Moderator note: This post contains scripts, or links to scripts, that are untested by the Pi-hole team. We encourage users to be creative, but we are unable to support any potential problems caused by running these scripts.


My aim was to not use sqlite, but stick to cron and pihole

#!/bin/bash
#
# this script blocks and unblocks domains from a regex list
# it is called from croni. The /etc/crontab might look like this:
#   2  3    * * 2,4  root /etc/pihole/scheduled-actions -b
#  29 17    * * 2,4  root /etc/pihole/scheduled-actions -d
#

##### Beginning of configuration

# LIST - a list of domain regular expressions
# add the domain regexes in here, one per line, with single quote marks around them
declare -a LIST=(
  '*.twitter.com'
  'twitter.com'
)

# PHC - where to find the pihole command
PHC='/usr/local/bin/pihole'

##### end of configuration

print_usage() {
  >&2 echo "$0 {-b|-d}"
  >&2 echo "  use -d to delete (unblock) and -b to block"
}

print_config_err() {
  >&2 echo "File '$PHC' is not executable or found"
  >&2 echo "$0 has not been configured well."
  >&2 echo "Help it by doing these two things:"
  >&2 echo "  1. find pihole by executing this code:"
  >&2 echo "    sudo find / -name pihole -type f -executable"
  >&2 echo "  2. use that answer to edit the configuration contained in $0"
}

if [[ -f "$PHC" && -x $(realpath "$PHC") ]]
then
  echo "Starting pihole to modify the regex blacklist"
else 
  print_config_err  
  exit 1
fi

PHARGS=''

while getopts 'bd' flag; do
  case "${flag}" in
    d) PHARGS=('--regex --delmode') ;;
    b) PHARGS=('--regex') ;;
    *) print_usage
       exit 1 ;;
  esac
done

for wc in "${LIST[@]}"; do
  $PHC ${PHARGS[@]} \"$wc\"
done

$PHC restartdns



Just a small hint: They are one and the same in the regex world. While the first one is actually a typo.
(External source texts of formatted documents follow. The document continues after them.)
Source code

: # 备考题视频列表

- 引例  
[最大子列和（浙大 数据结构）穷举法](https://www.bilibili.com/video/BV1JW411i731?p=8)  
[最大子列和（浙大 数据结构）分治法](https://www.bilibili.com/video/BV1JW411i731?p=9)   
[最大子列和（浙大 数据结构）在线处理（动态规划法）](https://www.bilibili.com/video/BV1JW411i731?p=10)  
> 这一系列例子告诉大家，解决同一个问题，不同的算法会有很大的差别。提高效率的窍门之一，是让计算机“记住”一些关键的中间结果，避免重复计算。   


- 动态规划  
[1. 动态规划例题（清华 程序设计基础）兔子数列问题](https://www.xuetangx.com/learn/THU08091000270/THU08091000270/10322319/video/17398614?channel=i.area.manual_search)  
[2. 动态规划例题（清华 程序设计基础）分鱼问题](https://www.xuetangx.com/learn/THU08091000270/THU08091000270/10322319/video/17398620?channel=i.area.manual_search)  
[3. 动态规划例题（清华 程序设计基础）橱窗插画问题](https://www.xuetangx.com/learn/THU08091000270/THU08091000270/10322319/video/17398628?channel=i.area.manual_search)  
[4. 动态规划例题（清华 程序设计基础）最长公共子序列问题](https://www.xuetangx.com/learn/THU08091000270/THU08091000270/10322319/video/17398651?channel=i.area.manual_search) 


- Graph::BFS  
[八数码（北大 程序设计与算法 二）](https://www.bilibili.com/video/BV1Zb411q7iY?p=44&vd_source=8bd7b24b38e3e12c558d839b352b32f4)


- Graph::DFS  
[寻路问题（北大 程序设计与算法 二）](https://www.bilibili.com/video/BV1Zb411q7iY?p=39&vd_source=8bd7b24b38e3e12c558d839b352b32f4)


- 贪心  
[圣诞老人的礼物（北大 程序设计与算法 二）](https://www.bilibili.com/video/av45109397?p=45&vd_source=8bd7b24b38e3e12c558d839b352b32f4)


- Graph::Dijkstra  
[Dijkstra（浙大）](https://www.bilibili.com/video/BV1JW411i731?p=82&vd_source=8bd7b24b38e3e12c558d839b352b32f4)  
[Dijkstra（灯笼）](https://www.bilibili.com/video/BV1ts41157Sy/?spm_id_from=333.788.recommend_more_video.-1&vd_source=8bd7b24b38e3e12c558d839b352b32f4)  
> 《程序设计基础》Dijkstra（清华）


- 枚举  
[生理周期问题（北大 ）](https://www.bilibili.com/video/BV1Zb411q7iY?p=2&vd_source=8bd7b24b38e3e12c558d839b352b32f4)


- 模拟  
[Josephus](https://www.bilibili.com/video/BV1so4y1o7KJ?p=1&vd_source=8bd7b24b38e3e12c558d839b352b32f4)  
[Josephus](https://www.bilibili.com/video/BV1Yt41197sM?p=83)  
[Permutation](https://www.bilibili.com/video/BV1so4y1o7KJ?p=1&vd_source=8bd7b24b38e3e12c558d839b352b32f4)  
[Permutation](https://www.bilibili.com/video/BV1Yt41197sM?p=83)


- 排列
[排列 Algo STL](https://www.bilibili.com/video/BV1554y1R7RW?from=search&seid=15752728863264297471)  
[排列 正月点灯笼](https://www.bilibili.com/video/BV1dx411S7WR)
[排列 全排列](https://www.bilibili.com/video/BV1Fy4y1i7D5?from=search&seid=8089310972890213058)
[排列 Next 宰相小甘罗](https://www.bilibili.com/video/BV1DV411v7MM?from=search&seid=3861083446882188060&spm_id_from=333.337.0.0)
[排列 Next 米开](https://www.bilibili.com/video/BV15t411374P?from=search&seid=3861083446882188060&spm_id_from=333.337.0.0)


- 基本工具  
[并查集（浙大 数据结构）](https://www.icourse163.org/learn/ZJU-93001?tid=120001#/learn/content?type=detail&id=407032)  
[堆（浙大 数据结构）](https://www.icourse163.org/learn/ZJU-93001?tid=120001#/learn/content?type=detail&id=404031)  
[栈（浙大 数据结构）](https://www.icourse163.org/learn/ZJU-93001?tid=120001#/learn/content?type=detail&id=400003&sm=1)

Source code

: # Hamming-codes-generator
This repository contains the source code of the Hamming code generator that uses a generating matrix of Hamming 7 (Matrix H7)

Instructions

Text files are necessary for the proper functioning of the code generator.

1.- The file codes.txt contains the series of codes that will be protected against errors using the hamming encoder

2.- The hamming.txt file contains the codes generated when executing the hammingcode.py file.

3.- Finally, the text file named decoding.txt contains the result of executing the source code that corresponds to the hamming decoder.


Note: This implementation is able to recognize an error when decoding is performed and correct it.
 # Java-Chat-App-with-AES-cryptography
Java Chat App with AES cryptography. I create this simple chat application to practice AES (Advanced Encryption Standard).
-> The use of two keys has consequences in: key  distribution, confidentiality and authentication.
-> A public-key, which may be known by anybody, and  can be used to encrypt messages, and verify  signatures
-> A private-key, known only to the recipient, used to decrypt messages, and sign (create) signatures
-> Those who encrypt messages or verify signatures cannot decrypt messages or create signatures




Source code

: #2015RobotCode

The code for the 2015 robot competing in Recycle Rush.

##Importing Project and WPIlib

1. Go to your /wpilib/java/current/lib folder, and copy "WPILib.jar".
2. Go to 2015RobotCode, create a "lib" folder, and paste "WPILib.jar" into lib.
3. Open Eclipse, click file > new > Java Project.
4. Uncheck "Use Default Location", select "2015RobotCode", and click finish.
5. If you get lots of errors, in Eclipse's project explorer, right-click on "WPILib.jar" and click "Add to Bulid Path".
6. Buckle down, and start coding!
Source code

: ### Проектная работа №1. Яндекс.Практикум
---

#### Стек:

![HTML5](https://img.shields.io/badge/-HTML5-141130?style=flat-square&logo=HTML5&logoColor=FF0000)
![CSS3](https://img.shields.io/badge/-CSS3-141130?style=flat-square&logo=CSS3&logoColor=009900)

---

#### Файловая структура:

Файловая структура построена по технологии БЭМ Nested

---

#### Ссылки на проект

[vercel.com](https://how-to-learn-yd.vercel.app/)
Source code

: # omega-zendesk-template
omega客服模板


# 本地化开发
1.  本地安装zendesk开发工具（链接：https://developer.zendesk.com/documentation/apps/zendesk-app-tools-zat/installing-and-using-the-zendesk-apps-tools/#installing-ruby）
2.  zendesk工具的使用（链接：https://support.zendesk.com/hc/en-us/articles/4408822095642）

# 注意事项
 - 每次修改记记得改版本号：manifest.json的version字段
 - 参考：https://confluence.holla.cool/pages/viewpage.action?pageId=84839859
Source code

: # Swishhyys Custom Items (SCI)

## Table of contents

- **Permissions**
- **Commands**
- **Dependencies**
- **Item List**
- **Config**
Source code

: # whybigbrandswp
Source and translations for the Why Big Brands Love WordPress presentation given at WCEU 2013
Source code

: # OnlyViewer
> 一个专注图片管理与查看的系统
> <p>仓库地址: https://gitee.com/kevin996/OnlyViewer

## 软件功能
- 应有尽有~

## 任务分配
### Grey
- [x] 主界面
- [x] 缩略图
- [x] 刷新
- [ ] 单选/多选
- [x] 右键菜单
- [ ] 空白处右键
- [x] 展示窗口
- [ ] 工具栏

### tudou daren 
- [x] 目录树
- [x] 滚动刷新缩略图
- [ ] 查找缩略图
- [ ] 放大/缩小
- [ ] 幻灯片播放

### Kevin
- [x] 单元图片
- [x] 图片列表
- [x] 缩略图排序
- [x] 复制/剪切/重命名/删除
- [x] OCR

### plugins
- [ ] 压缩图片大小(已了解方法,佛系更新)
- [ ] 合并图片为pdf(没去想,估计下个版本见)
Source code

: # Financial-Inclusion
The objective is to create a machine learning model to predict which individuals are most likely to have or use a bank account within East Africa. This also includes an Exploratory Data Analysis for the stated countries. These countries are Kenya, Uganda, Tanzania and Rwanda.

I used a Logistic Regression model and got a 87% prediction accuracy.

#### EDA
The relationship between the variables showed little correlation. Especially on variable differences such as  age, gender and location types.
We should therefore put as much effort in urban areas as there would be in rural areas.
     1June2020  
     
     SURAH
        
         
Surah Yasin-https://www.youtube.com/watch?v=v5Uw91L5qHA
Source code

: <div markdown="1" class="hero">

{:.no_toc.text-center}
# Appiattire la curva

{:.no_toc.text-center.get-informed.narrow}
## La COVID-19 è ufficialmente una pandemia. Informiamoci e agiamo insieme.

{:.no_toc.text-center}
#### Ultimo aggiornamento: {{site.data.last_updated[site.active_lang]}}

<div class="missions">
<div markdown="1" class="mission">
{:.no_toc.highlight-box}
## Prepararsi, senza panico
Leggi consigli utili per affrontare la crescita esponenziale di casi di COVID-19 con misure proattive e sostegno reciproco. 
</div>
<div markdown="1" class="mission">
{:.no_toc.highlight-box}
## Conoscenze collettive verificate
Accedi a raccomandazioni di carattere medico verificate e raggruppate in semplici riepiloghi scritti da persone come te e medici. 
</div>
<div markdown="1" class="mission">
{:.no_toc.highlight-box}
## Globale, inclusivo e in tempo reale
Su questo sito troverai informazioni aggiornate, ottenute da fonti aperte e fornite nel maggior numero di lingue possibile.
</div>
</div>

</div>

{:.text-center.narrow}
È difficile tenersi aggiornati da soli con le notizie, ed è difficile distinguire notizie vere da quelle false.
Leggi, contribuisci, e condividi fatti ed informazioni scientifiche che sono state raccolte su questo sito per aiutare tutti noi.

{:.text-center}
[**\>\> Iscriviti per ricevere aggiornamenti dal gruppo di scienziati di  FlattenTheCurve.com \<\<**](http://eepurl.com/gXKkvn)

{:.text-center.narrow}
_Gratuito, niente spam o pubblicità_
The second will match twitter.com anywhere in a domain. So it will match

twitter.com
anything.twitter.com
any.thing.more.twitter.com

but also

some.twitter.com.different.net

This happens because you are not using any anchoring at all (^ $).
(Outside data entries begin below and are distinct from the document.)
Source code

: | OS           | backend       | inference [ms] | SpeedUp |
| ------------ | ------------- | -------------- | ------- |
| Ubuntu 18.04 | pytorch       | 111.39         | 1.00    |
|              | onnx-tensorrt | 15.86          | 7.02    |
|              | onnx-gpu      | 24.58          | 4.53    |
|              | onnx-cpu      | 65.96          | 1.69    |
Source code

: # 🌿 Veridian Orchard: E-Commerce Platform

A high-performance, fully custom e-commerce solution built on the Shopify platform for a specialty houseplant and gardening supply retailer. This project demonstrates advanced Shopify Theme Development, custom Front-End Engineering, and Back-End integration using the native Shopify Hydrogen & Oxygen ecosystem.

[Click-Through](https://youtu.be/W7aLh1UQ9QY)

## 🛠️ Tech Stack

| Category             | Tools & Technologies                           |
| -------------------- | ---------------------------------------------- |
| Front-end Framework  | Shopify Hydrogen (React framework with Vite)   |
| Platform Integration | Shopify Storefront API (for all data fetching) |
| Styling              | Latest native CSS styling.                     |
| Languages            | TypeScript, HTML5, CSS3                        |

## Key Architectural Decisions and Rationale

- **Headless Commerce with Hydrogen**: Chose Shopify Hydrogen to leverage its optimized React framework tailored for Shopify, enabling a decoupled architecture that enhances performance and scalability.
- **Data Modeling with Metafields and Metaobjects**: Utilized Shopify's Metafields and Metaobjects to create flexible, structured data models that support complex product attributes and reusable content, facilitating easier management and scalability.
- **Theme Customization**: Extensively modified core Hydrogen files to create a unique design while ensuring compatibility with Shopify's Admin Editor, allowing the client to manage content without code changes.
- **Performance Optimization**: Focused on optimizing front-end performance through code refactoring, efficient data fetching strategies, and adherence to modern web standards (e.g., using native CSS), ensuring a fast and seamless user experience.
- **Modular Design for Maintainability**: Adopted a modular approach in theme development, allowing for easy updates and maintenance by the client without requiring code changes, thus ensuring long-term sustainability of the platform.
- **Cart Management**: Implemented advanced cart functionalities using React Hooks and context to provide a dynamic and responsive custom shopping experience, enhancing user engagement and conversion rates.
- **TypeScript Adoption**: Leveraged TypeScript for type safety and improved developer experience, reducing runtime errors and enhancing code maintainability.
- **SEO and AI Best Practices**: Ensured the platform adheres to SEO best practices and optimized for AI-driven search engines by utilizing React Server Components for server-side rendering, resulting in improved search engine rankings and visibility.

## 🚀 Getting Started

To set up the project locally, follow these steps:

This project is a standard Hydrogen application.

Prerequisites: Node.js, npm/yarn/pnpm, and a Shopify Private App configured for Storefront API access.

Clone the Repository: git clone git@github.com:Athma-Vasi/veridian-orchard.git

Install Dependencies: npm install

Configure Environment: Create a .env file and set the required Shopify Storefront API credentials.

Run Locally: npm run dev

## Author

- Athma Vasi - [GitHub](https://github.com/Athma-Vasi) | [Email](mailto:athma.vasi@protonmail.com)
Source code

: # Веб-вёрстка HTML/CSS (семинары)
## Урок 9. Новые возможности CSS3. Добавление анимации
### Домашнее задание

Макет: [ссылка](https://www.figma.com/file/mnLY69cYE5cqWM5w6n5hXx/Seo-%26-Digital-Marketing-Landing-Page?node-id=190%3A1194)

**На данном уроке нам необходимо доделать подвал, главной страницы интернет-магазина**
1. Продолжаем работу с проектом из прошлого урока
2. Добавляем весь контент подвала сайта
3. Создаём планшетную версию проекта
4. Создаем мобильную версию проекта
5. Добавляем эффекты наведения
I said the first one is a typo because this is not how regular expressions work: * is a multiplier to whatever there is in front of it. However, in your case, there is nothing in front of the multiplier, hence, it is just ignored making your first rule effective become

.twitter.com

Furthermore . is the wildcard character matching exactly one character. So this rule would also match atwitter.com. If you want to match only dots, you need to escape the wildcard character: \.
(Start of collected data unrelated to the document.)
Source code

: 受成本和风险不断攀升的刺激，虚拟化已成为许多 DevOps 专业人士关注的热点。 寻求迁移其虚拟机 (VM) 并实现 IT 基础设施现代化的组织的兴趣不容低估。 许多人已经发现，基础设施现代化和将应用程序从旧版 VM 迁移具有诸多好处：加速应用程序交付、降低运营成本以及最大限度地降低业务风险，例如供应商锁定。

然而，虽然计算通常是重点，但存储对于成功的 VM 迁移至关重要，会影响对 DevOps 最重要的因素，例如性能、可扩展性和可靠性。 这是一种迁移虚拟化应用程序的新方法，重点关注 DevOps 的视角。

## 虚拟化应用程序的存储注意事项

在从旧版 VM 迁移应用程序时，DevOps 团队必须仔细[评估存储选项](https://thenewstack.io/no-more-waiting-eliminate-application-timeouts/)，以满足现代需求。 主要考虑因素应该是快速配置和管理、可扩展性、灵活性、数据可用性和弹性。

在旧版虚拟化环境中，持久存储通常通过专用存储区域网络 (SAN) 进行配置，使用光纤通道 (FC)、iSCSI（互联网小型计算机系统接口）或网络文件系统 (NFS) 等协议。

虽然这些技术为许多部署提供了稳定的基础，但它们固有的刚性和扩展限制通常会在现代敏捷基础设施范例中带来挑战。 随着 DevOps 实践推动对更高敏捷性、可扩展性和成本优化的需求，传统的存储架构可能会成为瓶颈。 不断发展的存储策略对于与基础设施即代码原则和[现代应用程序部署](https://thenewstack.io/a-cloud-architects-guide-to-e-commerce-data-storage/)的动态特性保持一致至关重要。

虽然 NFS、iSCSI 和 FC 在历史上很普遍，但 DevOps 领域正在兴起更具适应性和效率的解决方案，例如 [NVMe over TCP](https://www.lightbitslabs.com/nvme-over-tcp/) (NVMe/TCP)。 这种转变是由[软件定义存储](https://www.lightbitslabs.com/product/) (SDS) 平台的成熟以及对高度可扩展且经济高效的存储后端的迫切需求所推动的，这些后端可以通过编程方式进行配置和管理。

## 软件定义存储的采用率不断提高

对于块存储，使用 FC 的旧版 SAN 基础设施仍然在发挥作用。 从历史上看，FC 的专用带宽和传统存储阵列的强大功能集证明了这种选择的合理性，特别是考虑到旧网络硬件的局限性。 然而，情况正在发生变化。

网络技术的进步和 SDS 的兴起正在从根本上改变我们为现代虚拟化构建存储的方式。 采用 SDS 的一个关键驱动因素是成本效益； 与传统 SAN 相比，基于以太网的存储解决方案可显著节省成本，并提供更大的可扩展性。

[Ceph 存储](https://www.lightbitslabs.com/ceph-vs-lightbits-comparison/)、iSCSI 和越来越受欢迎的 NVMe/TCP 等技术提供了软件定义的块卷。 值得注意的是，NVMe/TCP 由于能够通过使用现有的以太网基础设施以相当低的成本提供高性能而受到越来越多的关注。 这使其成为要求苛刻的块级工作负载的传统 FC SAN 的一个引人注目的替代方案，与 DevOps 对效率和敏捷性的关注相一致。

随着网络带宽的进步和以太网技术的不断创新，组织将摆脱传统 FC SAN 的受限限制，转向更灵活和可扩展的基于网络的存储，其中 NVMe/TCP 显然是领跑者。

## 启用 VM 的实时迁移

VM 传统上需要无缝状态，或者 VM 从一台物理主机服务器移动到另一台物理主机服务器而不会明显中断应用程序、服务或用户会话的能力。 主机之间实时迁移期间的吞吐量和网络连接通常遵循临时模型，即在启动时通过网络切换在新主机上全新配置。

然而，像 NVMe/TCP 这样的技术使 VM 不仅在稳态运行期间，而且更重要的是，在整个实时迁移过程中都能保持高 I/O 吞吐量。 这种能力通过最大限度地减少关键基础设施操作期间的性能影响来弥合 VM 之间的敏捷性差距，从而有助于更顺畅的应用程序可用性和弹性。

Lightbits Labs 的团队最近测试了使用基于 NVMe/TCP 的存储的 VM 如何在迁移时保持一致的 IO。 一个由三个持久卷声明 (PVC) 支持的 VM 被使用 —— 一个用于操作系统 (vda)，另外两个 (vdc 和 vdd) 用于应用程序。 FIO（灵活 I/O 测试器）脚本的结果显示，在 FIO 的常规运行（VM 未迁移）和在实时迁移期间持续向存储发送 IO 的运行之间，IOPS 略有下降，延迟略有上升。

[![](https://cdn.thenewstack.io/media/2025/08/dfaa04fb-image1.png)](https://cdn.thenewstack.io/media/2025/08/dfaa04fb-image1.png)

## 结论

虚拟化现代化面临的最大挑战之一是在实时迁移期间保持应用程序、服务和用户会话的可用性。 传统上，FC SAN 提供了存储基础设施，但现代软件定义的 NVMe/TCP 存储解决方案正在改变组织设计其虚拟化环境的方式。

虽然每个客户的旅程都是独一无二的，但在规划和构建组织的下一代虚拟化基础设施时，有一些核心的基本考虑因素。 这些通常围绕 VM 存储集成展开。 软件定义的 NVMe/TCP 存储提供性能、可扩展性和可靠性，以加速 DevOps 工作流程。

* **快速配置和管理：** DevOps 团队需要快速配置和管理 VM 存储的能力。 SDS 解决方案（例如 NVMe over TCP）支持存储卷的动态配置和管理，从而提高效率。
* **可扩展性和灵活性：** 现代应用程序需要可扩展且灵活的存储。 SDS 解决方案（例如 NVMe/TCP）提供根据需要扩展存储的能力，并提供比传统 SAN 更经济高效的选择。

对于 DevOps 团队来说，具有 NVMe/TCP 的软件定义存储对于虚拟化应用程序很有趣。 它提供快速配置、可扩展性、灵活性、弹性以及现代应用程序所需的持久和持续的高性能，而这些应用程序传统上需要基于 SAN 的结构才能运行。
You see, the second you you added already covers also the first (redundant one) whereas it may also have unintended side-effects (by also matching some.twitter.com.different.net). If you really want to block twitter.com and all of its subdomains, but nothing else containing twitter.com, you should use a regex like

(\.|^)twitter\.com$

where \. matches the literal point, ^ marks the beginning of the domain, ( | ) is an alternation and $ anchors to the end of the domain. More info can also be found here: Pi-hole regex Tutorial.

1 Like

Thanks!.
I completely ignored the items in the list and was only interested in the bashing.
Tutorial duly visited